First, Christmas came Chanukah, and I said nothing (after all, I’m not Jewish, and my Jewish friends say that Chanukah isn’t such a big deal for them as Christmas is for everyone else). Next, Christmas consumed Kwanzaa (which I didn’t care about, as Kwanzaa is a completely invented holiday made up in the late 60s and has never had a bigger meaning). Then, it ate New Year’s, and I said nothing (Christmas decorations stay up until the New Year most places). Then, Christmas came for Thanksgiving Day, and I said nothing (mostly because I ate too much turkey and kept falling asleep in front of the television). Thanksgiving is merely the day before the official launching point to the Christmas shopping season in America, the ominously named Black Friday. Now, Christmas comes for Halloween, and there is no one to stand with me (or at least complain loudly on the Internet).

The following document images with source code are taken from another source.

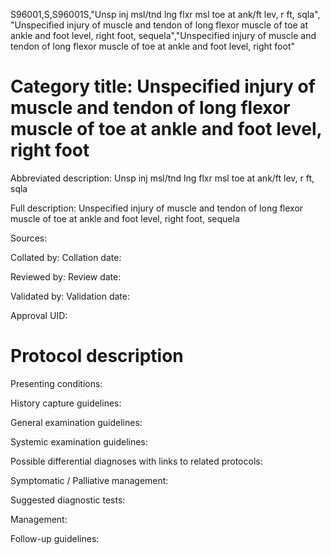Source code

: S96001,S,S96001S,"Unsp inj msl/tnd lng flxr msl toe at ank/ft lev, r ft, sqla", "Unspecified injury of muscle and tendon of long flexor muscle of toe at ankle and foot level, right foot, sequela","Unspecified injury of muscle and tendon of long flexor muscle of toe at ankle and foot level, right foot"
# Category title: Unspecified injury of muscle and tendon of long flexor muscle of toe at ankle and foot level, right foot

Abbreviated description: Unsp inj msl/tnd lng flxr msl toe at ank/ft lev, r ft, sqla

Full description: Unspecified injury of muscle and tendon of long flexor muscle of toe at ankle and foot level, right foot, sequela

Sources:

Collated by:
Collation date:

Reviewed by:
Review date:

Validated by:
Validation date:

Approval UID:

# Protocol description

Presenting conditions:

History capture guidelines:

General examination guidelines:

Systemic examination guidelines:

Possible differential diagnoses with links to related protocols:

Symptomatic / Palliative management:

Suggested diagnostic tests:

Management:

Follow-up guidelines:
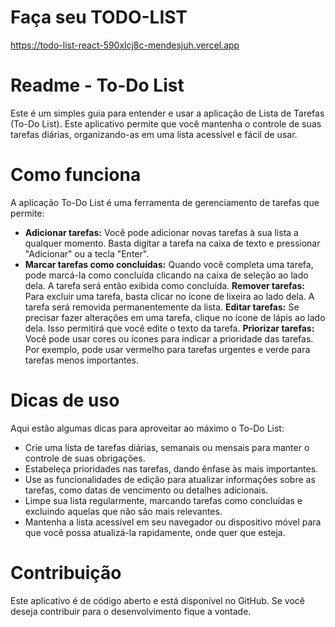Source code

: # Faça seu TODO-LIST
https://todo-list-react-590xlcj8c-mendesjuh.vercel.app

# Readme - To-Do List

Este é um simples guia para entender e usar a aplicação de Lista de Tarefas (To-Do List). Este aplicativo permite que você mantenha o controle de suas tarefas diárias, organizando-as em uma lista acessível e fácil de usar.

# Como funciona

A aplicação To-Do List é uma ferramenta de gerenciamento de tarefas que permite:

- **Adicionar tarefas:** Você pode adicionar novas tarefas à sua lista a qualquer momento. Basta digitar a tarefa na caixa de texto e pressionar "Adicionar" ou a tecla "Enter".
- **Marcar tarefas como concluídas:** Quando você completa uma tarefa, pode marcá-la como concluída clicando na caixa de seleção ao lado dela. A tarefa será então exibida como concluída.
**Remover tarefas:** Para excluir uma tarefa, basta clicar no ícone de lixeira ao lado dela. A tarefa será removida permanentemente da lista.
**Editar tarefas:** Se precisar fazer alterações em uma tarefa, clique no ícone de lápis ao lado dela. Isso permitirá que você edite o texto da tarefa.
**Priorizar tarefas:** Você pode usar cores ou ícones para indicar a prioridade das tarefas. Por exemplo, pode usar vermelho para tarefas urgentes e verde para tarefas menos importantes.

# Dicas de uso

Aqui estão algumas dicas para aproveitar ao máximo o To-Do List:

- Crie uma lista de tarefas diárias, semanais ou mensais para manter o controle de suas obrigações.
- Estabeleça prioridades nas tarefas, dando ênfase às mais importantes.
- Use as funcionalidades de edição para atualizar informações sobre as tarefas, como datas de vencimento ou detalhes adicionais.
- Limpe sua lista regularmente, marcando tarefas como concluídas e excluindo aquelas que não são mais relevantes.
- Mantenha a lista acessível em seu navegador ou dispositivo móvel para que você possa atualizá-la rapidamente, onde quer que esteja.

# Contribuição

Este aplicativo é de código aberto e está disponível no GitHub. Se você deseja contribuir para o desenvolvimento fique a vontade.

The first Christmas-themed commercial I personally saw was on the morning of October 31. That’s Halloween! While I was watching Halloween (the original) on television, up pops a commercial starring Rudolph the Red-Nosed Reindeer and all his stop-motion pals. Michael Myers is stalking Laurie Strode one minute, and then all of a sudden Hermey the Misfit Elf is telling me to buy my mattresses from The Mattress King.
Halloween is supposed to be a celebration of our darkest fantasies, not a signpost on the road to “holiday fun.” Christmas is boring! Everything related to Christmas is, at best, sickeningly sweet: from the television specials with cavorting cartoon characters to the nauseating holiday jingles on the radio, to the constant advertisements of Christmas values, Santa Claus, Frosty the Snowman, and the constant reminder that nothing I could possibly buy anyone I love will ever be what they want unless I get a stupid gift certificate (which is like money, but less useful). I already have problems with being a gift perfectionist, I don’t need more pressure from the local mall!

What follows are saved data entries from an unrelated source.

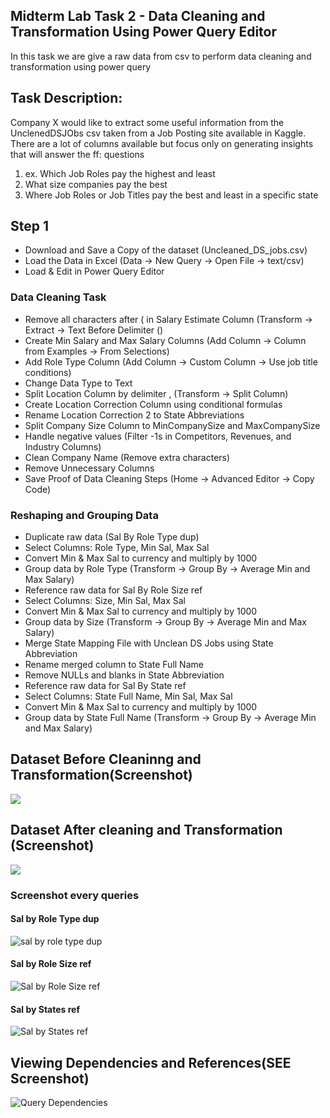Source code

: ## Midterm Lab Task 2 - Data Cleaning and Transformation Using Power Query Editor 
In this task we are give a raw data from csv to perform data cleaning and transformation using power query

## Task Description:
Company X would like to extract some useful information from the UnclenedDSJObs csv taken
from a Job Posting site available in Kaggle. There are a lot of columns available but focus only
on generating insights that will answer the ff: questions
1. ex. Which Job Roles pay the highest and least
2. What size companies pay the best
3. Where Job Roles or Job Titles pay the best and least in a specific state

## Step 1
- Download and Save a Copy of the dataset (Uncleaned_DS_jobs.csv)
- Load the Data in Excel (Data → New Query → Open File → text/csv)
- Load & Edit in Power Query Editor
  
### Data Cleaning Task
- Remove all characters after ( in Salary Estimate Column (Transform → Extract → Text Before Delimiter ()
- Create Min Salary and Max Salary Columns (Add Column → Column from Examples → From Selections)
- Add Role Type Column (Add Column → Custom Column → Use job title conditions)
- Change Data Type to Text
- Split Location Column by delimiter , (Transform → Split Column)
- Create Location Correction Column using conditional formulas
- Rename Location Correction 2 to State Abbreviations
- Split Company Size Column to MinCompanySize and MaxCompanySize
- Handle negative values (Filter -1s in Competitors, Revenues, and Industry Columns)
- Clean Company Name (Remove extra characters)
- Remove Unnecessary Columns
- Save Proof of Data Cleaning Steps (Home → Advanced Editor → Copy Code)
### Reshaping and Grouping Data
- Duplicate raw data (Sal By Role Type dup)
- Select Columns: Role Type, Min Sal, Max Sal
- Convert Min & Max Sal to currency and multiply by 1000
- Group data by Role Type (Transform → Group By → Average Min and Max Salary)
- Reference raw data for Sal By Role Size ref
- Select Columns: Size, Min Sal, Max Sal
- Convert Min & Max Sal to currency and multiply by 1000
- Group data by Size (Transform → Group By → Average Min and Max Salary)
- Merge State Mapping File with Unclean DS Jobs using State Abbreviation
- Rename merged column to State Full Name
- Remove NULLs and blanks in State Abbreviation
- Reference raw data for Sal By State ref
- Select Columns: State Full Name, Min Sal, Max Sal
- Convert Min & Max Sal to currency and multiply by 1000
- Group data by State Full Name (Transform → Group By → Average Min and Max Salary)
## Dataset Before Cleaninng and Transformation(Screenshot)
![](image/Screenshot%202025-03-11%20124129.png)
## Dataset After cleaning and Transformation (Screenshot)
![](image/Screenshot%202025-03-11%20124427.png)
### Screenshot every queries
#### Sal by Role Type dup
![sal by role type dup](image/Sal%20by%20role%20type%20dup.png)
#### Sal by Role Size ref
![Sal by Role Size ref](image/sal%20by%20role%20size%20ref.png)
#### Sal by States ref
![Sal by States ref](image/Sal%20by%20state%20ref.png)

## Viewing Dependencies and References(SEE Screenshot)
![Query Dependencies](image/Query%20dependencies.png)
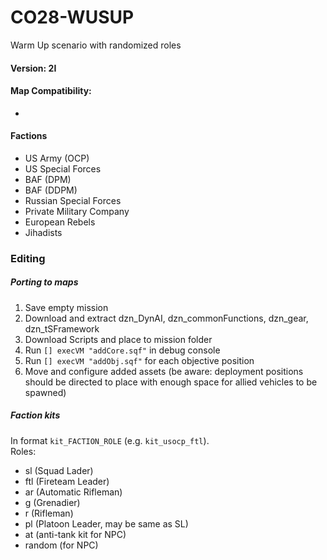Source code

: # CO28-WUSUP
Warm Up scenario with randomized roles

#### Version: 2I

#### Map Compatibility:
- 

#### Factions
- US Army (OCP)
- US Special Forces
- BAF (DPM)
- BAF (DDPM)
- Russian Special Forces
- Private Military Company
- European Rebels
- Jihadists


### Editing
##### Porting to maps
1. Save empty mission
2. Download and extract dzn_DynAI, dzn_commonFunctions, dzn_gear, dzn_tSFramework
3. Download Scripts and place to mission folder
4. Run `[] execVM "addCore.sqf"` in debug console
5. Run `[] execVM "addObj.sqf"` for each objective position
6. Move and configure added assets (be aware: deployment positions should be directed to place with enough space for allied vehicles to be spawned)

##### Faction kits
In format `kit_FACTION_ROLE` (e.g. `kit_usocp_ftl`).
<br />Roles:
- sl (Squad Lader)
- ftl (Fireteam Leader)
- ar (Automatic Rifleman)
- g (Grenadier)
- r (Rifleman)
- pl (Platoon Leader, may be same as SL)
- at (anti-tank kit for NPC)
- random (for NPC)
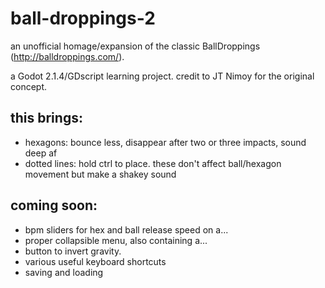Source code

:# ball-droppings-2
an unofficial homage/expansion of the classic BallDroppings (http://balldroppings.com/).


a Godot 2.1.4/GDscript learning project. credit to JT Nimoy for the original concept.


## this brings:

* hexagons: bounce less, disappear after two or three impacts, sound deep af
* dotted lines: hold ctrl to place. these don't affect ball/hexagon movement but make a shakey sound


## coming soon:

* bpm sliders for hex and ball release speed on a...
* proper collapsible menu, also containing a...
* button to invert gravity.
* various useful keyboard shortcuts
* saving and loading

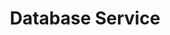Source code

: ---
title: Database Service
description: Create an Angular Service to simplify database business logic
weight: 21
lastmod: 2019-07-13T10:13:30-04:00
draft: false
vimeo: 348518904
emoji: 📱
---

If Santa Claus were real, I’d kick him in the groin. Not because he ever harmed me personally (my Christmas mornings usually yielded good gifts from Santa, and one of the traditions of our house is that generally Santa brings presents for everyone), but because he’s come to represent everything I hate.
I mean, it’s not all bad, I suppose. I’m not a total humbug about the holiday. Well, I am, but I do try to see the bright side. There are some things to like about Christmastime. Seasonal beer, for one thing. Candy canes in a variety of delicious flavors, chocolate-covered cherries, and that perfect combination of liquor and chocolate: the bourbon ball. The fact that everything you could ever want to buy is on sale for a month straight. Sexy blondes in ‘naughty Christmas elf’ costumes. Trying to drunkenly lure that cute girl at the bar into walking under the mistletoe at the same time you happen to be there.
Other than that, you can take your holiday television, your Christmas movies, your caroling, and your various and sundry holiday events, and stuff them in your stocking. Bah humbug, I say! Beat Tiny Tim with his own crutch and embrace your inner Scrooge!